Page layout parsing data
<<<<
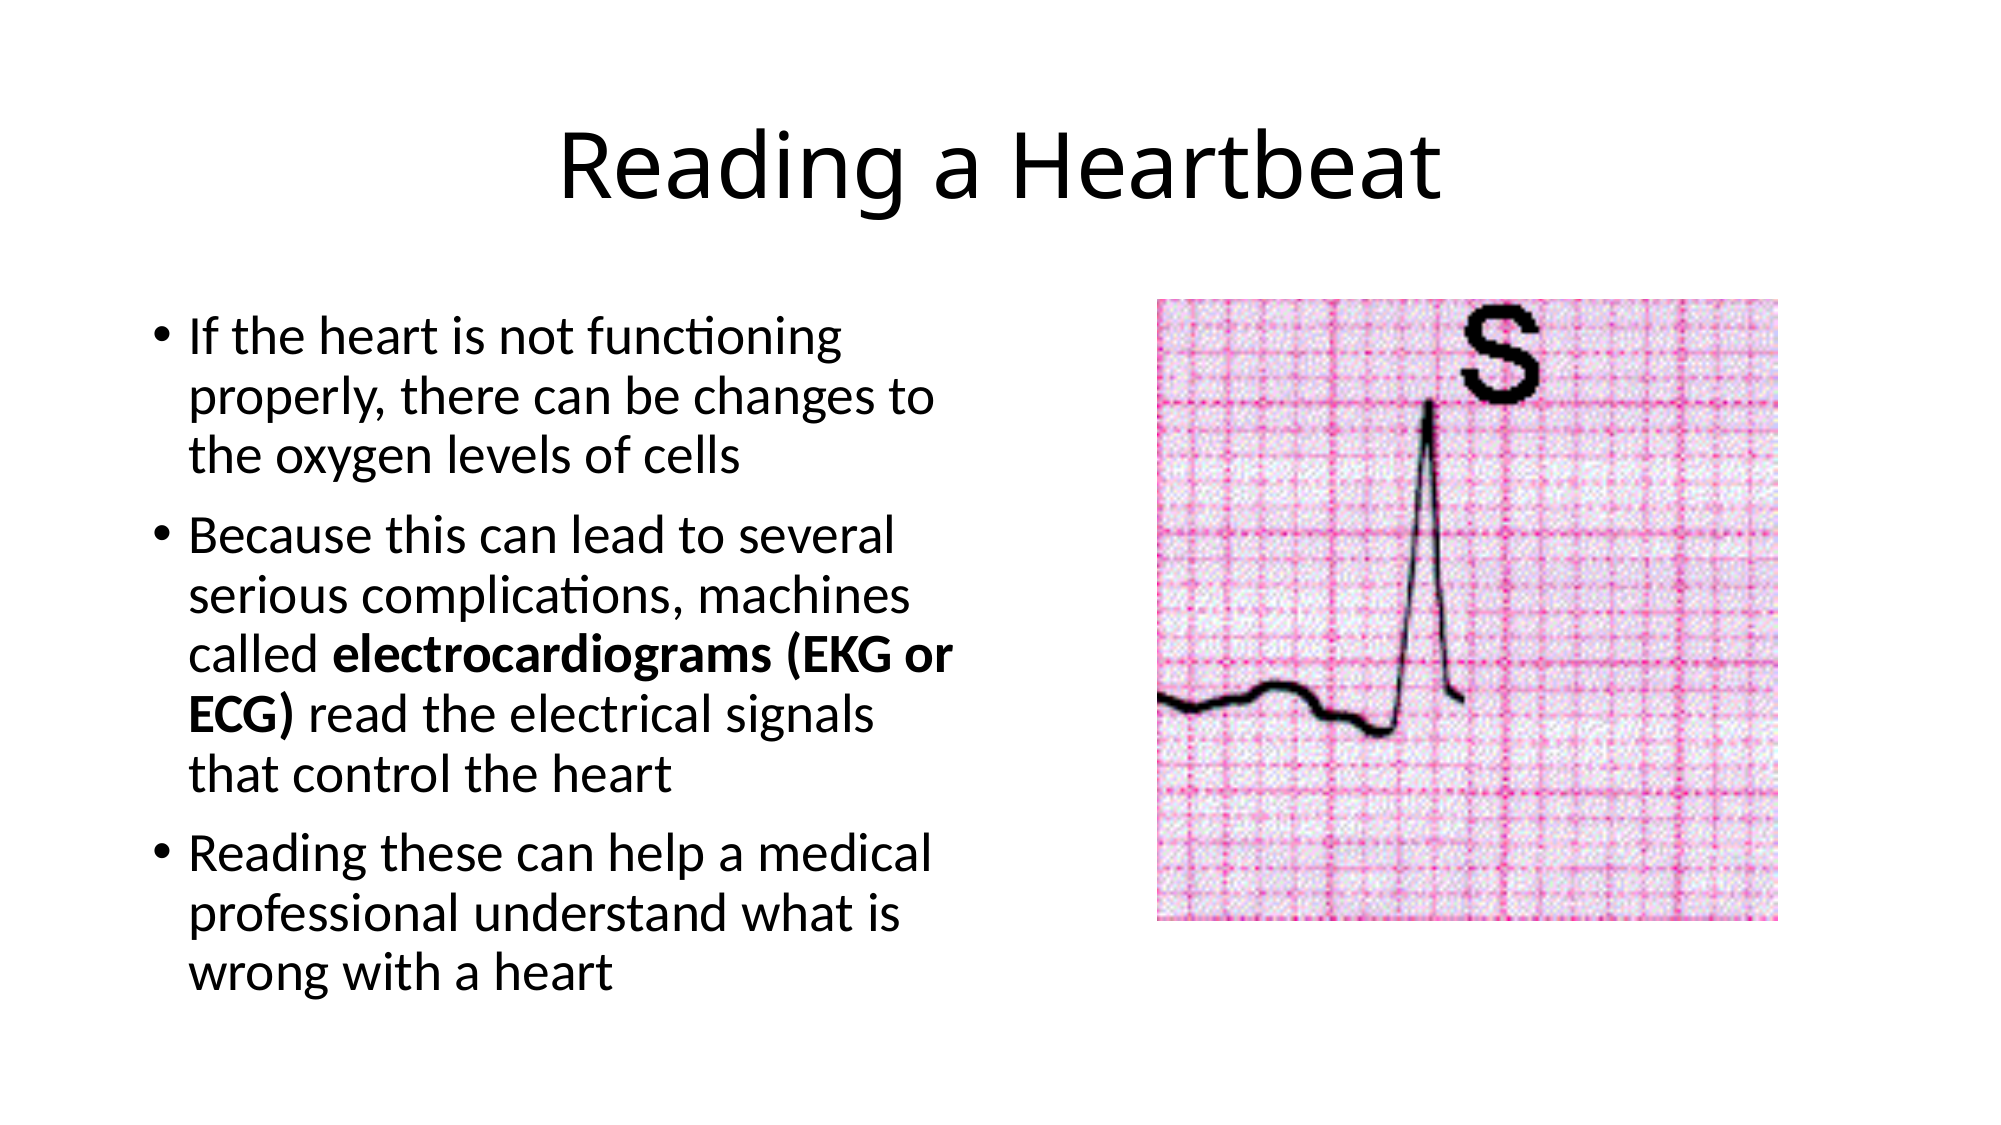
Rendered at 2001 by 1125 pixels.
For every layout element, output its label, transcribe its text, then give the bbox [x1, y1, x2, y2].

list If the heart is not functioning properly, there can be changes to the oxygen levels of cells Because this can lead to several serious complications, machines called electrocardiograms (EKG or ECG) read the electrical signals that control the heart Reading these can help a medical professional understand what is wrong with a heart [137, 299, 988, 1014]
title Reading a Heartbeat [137, 59, 1863, 278]
picture [1157, 299, 1779, 921]
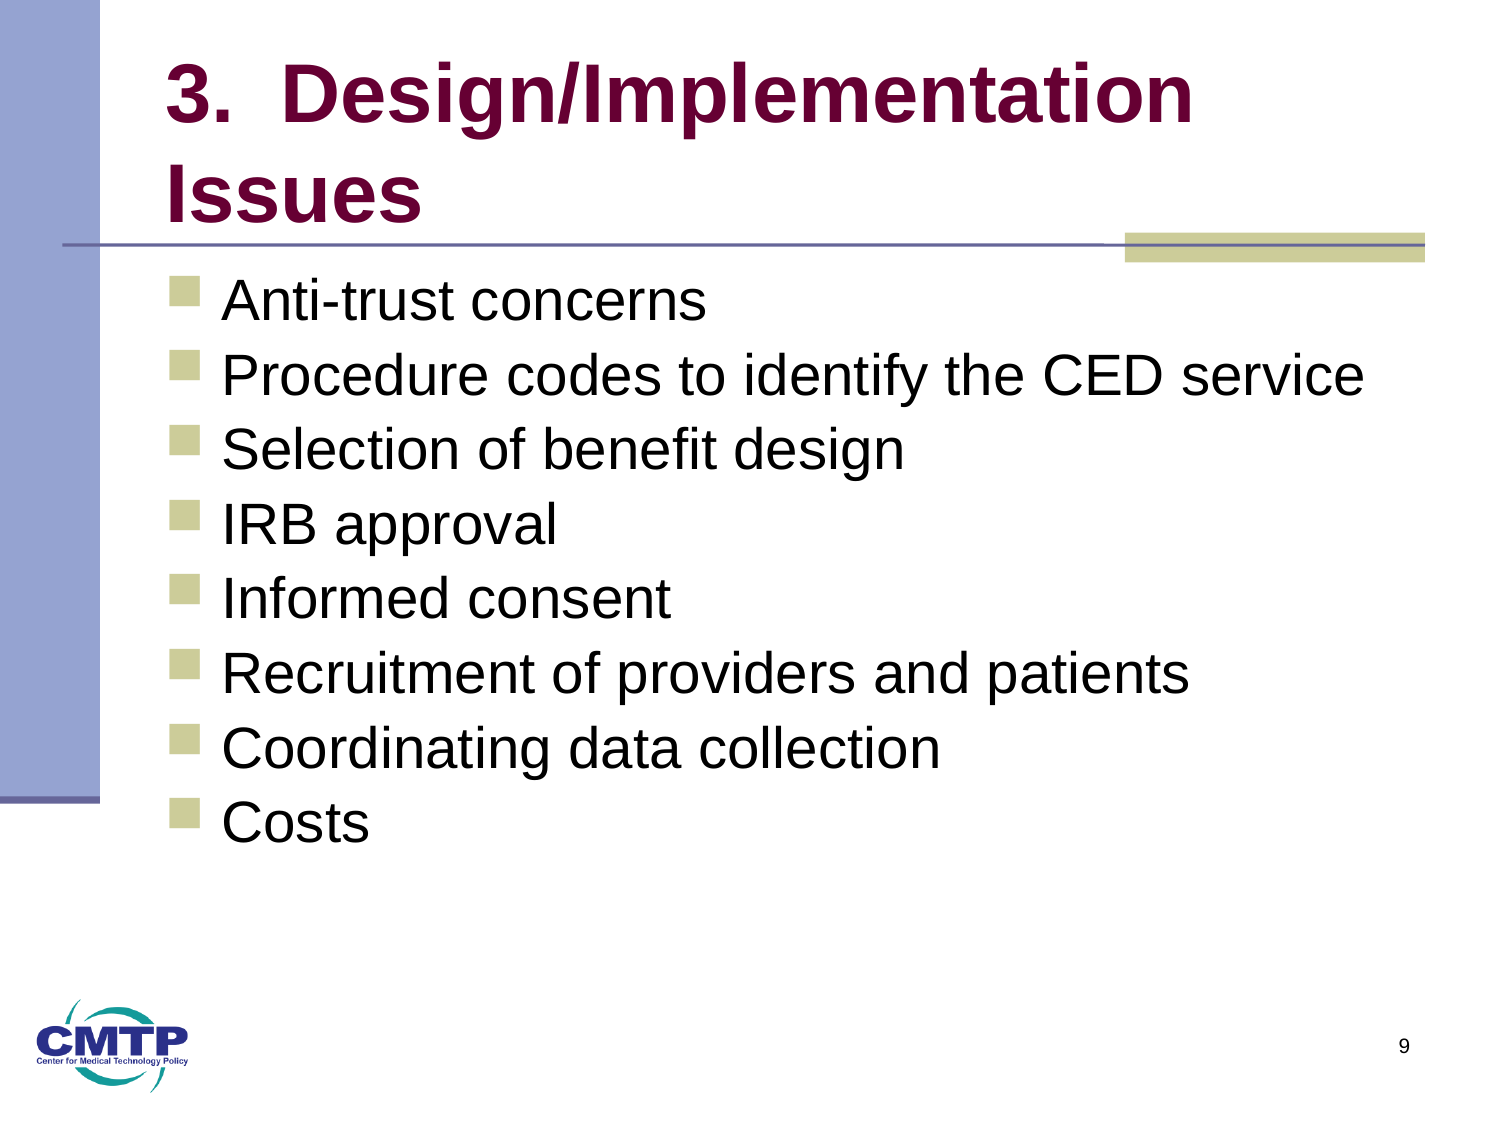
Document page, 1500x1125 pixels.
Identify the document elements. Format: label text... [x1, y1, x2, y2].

picture [34, 999, 188, 1093]
list Anti-trust concerns Procedure codes to identify the CED service Selection of benefit design IRB approval Informed consent Recruitment of providers and patients Coordinating data collection Costs [149, 262, 1426, 1006]
title 3. Design/Implementation Issues [149, 45, 1426, 234]
slide_number 9 [1112, 1024, 1426, 1101]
>>>>
### Task goal
Copy each line of the records containing the string "pixels".

### Exercise output
Rendered at 2001 by 1125 pixels.
Document page, 1500x1125 pixels.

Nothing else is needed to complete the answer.